OBJECTIVE —
Answer these questions from the passage on serious injury and fatality prevention.
(a) How many organizations' strategies does the Campbell Institute white paper outline?
(b) On what two measures do organizations generally score an event in a risk matrix?
(c) What does the SIF training focus on?

SELECTED TEXT —
★ ★ ★ ★ ★

To calculate the cost of a worker fatality is even more complicated. How do you place a numerical value on a life, particularly to that person’s family, friends and colleagues? What about the cost to a company or brand in terms of reputation?

Another way to approach this issue is to instead focus on  strategies that companies use to prevent serious injuries and fatalities. A white paper from the Campbell Institute, Serious Injury and Fatality (SIF) Prevention: Perspectives and Practices, outlines some of these strategies from six Campbell Institute member and partner organizations. Let’s take a look at some of the highlights.

Defining “SIF Potential”

In general, organizations in the study classify a near miss incident as having SIF potential if it could have resulted in a serious injury or fatality if not for certain barriers or countermeasures, or if one factor around the event had been changed.

Determining SIF-Potential Events

The process for determining if an event had SIF potential can be different from one organization to another. Also, the person or group of people that evaluates SIF potential can be different. In general, organizations use a risk matrix and score an event on potential severity and likelihood. Events that score high in the risk matrix are flagged as having SIF potential.

Coaching and Training for SIF Prevention

Several organizations engage their workforce in training to understand SIF and SIF prevention, incorporating it as part of general safety training or as a special topic for global safety weeks or safety stand downs. Training focuses on the tools to mitigate SIF and to make proactive reports of SIF potential.

★ ★ ★ ★ ★

INFORMATION PROVIDED —
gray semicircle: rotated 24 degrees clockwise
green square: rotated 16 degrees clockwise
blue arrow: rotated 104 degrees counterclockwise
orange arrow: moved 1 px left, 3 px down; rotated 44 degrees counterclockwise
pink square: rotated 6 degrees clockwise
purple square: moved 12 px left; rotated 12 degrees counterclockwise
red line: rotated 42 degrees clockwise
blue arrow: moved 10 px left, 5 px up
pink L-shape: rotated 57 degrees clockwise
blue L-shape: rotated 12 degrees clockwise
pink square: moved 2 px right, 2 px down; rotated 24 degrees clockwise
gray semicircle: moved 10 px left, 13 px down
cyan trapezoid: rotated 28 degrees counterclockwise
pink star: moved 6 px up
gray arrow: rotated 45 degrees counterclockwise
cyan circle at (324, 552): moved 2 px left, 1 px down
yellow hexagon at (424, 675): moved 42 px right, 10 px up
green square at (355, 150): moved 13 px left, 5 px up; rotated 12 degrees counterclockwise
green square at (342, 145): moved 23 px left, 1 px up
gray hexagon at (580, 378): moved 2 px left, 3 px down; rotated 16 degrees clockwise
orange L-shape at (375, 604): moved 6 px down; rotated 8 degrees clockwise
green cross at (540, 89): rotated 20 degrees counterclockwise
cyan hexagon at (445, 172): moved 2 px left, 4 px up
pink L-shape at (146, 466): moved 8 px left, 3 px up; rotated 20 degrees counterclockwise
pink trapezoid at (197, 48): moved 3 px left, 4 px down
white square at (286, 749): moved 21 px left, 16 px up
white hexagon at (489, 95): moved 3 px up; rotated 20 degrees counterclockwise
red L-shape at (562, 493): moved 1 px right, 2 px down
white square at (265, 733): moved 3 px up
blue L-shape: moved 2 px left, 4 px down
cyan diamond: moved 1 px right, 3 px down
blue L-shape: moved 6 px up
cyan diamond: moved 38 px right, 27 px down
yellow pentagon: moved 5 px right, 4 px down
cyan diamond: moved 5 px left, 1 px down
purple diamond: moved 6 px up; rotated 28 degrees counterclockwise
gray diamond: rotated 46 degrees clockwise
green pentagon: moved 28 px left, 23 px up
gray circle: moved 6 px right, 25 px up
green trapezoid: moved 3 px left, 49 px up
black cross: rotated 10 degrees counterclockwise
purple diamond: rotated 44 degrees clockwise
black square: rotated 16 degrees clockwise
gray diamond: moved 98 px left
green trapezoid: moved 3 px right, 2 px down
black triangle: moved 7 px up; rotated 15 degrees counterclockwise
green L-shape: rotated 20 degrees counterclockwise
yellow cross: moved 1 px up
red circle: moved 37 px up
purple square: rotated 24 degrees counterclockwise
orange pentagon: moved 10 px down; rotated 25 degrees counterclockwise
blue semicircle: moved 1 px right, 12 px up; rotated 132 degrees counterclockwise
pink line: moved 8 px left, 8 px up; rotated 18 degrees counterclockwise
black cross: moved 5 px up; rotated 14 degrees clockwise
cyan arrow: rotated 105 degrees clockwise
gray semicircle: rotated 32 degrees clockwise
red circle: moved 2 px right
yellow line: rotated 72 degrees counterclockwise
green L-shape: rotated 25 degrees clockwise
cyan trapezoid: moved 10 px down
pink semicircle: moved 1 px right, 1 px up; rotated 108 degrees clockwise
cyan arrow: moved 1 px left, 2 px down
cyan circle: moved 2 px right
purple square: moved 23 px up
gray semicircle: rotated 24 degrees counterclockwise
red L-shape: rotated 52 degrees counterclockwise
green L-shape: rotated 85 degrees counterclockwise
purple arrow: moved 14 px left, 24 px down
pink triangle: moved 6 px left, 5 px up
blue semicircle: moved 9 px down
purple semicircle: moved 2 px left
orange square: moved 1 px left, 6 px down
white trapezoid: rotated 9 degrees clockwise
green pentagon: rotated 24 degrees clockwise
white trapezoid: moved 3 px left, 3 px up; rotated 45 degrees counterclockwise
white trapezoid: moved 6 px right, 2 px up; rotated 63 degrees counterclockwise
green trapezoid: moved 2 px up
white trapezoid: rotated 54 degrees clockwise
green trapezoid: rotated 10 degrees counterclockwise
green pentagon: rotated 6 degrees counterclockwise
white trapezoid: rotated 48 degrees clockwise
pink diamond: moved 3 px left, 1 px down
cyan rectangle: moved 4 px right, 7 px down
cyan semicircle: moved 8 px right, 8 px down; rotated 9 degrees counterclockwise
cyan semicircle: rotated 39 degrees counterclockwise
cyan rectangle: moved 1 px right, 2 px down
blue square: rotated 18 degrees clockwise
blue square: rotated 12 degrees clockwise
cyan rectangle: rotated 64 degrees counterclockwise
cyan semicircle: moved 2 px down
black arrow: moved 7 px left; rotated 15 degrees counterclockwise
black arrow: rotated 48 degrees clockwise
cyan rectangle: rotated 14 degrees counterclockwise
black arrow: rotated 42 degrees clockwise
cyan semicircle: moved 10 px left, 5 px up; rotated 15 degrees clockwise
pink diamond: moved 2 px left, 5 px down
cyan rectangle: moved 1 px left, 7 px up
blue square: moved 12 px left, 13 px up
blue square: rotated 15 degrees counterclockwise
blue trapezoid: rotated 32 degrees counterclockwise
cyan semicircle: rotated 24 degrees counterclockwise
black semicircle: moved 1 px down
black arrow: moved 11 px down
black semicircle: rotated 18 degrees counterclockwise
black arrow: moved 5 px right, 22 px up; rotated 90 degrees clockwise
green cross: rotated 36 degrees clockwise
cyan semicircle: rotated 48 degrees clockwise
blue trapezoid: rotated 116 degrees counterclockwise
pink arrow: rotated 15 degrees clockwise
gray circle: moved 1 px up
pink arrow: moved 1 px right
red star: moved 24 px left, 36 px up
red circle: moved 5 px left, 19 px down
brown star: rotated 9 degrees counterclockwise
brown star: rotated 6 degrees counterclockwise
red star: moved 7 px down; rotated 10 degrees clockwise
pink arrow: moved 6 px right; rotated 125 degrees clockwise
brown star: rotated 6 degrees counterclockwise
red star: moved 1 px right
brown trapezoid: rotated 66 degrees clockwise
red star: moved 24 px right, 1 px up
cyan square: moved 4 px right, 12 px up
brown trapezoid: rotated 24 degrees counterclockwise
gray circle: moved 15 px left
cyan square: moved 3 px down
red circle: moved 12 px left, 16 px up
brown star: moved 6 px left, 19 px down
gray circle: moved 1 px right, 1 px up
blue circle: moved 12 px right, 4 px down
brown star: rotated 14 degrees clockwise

★ ★ ★ ★ ★

TASK ANSWER —
(a) Six Campbell Institute member and partner organizations.
(b) Potential severity and likelihood.
(c) The tools to mitigate SIF and to make proactive reports of SIF potential.